Data extracted from a collection:
────────────────────────────────────────

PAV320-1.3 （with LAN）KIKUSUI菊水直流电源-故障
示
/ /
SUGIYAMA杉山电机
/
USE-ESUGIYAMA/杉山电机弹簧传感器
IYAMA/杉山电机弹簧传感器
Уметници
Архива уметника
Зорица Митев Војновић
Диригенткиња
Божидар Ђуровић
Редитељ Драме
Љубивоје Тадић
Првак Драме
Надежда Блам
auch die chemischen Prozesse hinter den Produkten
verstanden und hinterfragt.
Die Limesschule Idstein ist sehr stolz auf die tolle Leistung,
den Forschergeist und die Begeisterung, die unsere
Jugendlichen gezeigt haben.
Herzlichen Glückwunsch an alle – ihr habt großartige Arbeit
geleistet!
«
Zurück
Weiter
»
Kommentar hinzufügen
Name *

────────────────────────────────────────

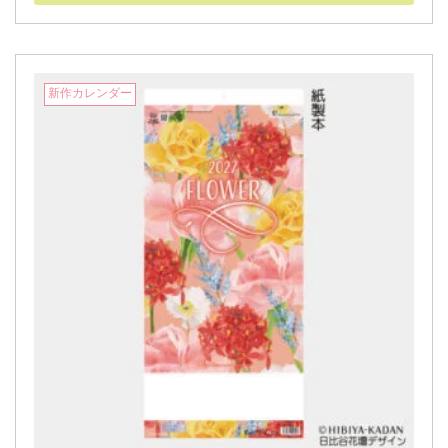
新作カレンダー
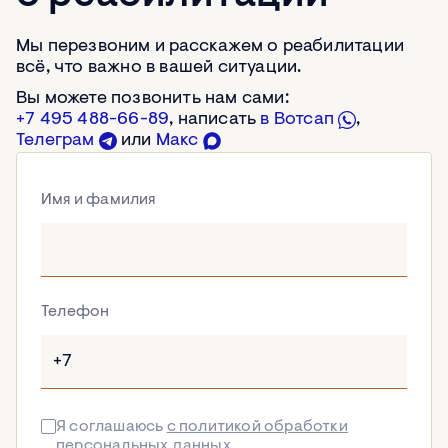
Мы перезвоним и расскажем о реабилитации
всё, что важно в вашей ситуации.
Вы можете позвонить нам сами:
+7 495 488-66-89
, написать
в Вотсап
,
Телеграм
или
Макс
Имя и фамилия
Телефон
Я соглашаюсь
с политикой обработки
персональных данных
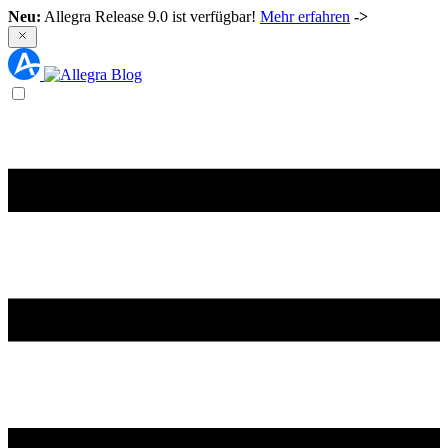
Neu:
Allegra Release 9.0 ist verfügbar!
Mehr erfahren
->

────────────────────────────────────────

TASK DESCRIPTION: Output the lines verbatim, starting at the line that contains "PAV320-1.3 （with LAN）KIKUSUI菊水直流电源-故障" and ending at the line that contains "Jugendlichen gezeigt haben.", with both of those lines included.

OUTPUT FOR THIS EXERCISE:
PAV320-1.3 （with LAN）KIKUSUI菊水直流电源-故障
示
/ /
SUGIYAMA杉山电机
/
USE-ESUGIYAMA/杉山电机弹簧传感器
IYAMA/杉山电机弹簧传感器
Уметници
Архива уметника
Зорица Митев Војновић
Диригенткиња
Божидар Ђуровић
Редитељ Драме
Љубивоје Тадић
Првак Драме
Надежда Блам
auch die chemischen Prozesse hinter den Produkten
verstanden und hinterfragt.
Die Limesschule Idstein ist sehr stolz auf die tolle Leistung,
den Forschergeist und die Begeisterung, die unsere
Jugendlichen gezeigt haben.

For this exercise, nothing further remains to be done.